К исходу седьмого месяца беременности Анфиса решила уходить в декретный отпуск. Ей не очень хотелось делать это, потому что все неприятные симптомы токсикоза давно исчезли, чувствовала она себя прекрасно, испытывала прилив сил и постоянно пребывала в отличном настроении, но родные в голос твердили, что пора, пора больше отдыхать и заботиться не только о пациентах, но и о себе и будущем ребенке. Анфиса решила прислушаться и посидеть до родов дома, так что в тот день она ехала в клинику передать своих больных новым врачам и устроить «отвальную» перед декретом.

В половине двенадцатого ее вызвали в отделение – случился припадок у ее больного, и Анфиса поспешила туда. До обеда все больные находились в общей просторной комнате, где занимались какими-то вполне обычными делами – читали, играли в настольные игры, разговаривали друг с другом.

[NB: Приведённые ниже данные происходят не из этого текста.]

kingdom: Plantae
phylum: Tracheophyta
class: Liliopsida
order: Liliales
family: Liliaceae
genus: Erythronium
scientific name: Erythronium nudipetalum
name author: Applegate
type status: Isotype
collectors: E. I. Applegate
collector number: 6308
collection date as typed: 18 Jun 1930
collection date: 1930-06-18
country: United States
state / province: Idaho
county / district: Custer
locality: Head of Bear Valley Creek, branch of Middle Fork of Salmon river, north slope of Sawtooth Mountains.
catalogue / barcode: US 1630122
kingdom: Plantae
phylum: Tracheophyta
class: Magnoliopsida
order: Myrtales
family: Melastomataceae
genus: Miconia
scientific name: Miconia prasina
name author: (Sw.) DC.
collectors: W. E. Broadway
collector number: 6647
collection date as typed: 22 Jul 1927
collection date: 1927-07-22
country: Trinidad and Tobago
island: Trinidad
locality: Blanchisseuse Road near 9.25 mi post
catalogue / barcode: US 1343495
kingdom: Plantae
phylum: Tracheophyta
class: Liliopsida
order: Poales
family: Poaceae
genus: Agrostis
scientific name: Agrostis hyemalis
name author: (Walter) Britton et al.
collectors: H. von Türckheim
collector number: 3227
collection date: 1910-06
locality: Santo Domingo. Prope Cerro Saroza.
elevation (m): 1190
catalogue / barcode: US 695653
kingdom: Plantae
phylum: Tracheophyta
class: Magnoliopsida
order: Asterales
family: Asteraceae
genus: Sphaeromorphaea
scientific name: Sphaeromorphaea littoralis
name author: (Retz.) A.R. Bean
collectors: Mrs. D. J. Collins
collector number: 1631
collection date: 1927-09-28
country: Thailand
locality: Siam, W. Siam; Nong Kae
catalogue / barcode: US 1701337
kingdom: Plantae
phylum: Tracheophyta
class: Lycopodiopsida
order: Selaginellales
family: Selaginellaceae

Это было отделение с «легкими» больными, тут не содержались пациенты в критическом состоянии, с обострениями или вновь поступившие. Большинство из них числились постоянными клиентами, которых персонал уже знает не только по именам, но и хорошо изучил характер, манеру поведения, моменты, которые запускают у больного негативные реакции.

Здесь все было устроено так же, как и во всей клинике – и двери, запиравшиеся снаружи на ключ, и окна без ручек-открывалок, зато с решетками, и длинный темноватый коридор с выкрашенными зеленой краской панелями. Это, кстати, всегда удивляло Анфису – ну, как можно находиться в помещении с такими стенами и реально не сойти с ума? Ей всегда хватало обхода, чтобы потом остаток дня чувствовать себя неуютно, а пациенты проводили здесь от тридцати дней и больше.

– Анфиса Леонидовна, скорее! – Ей навстречу торопилась медсестра Настя. – Там Кадкин что-то…

Анфиса обратила внимание, что общая комната уже пуста – во время приступов у кого-то из больных всех остальных санитары тут же разводили по палатам и запирали, чтобы не включалась цепная реакция – чужой бред и агрессия запросто провоцировали такое и у кого-то еще.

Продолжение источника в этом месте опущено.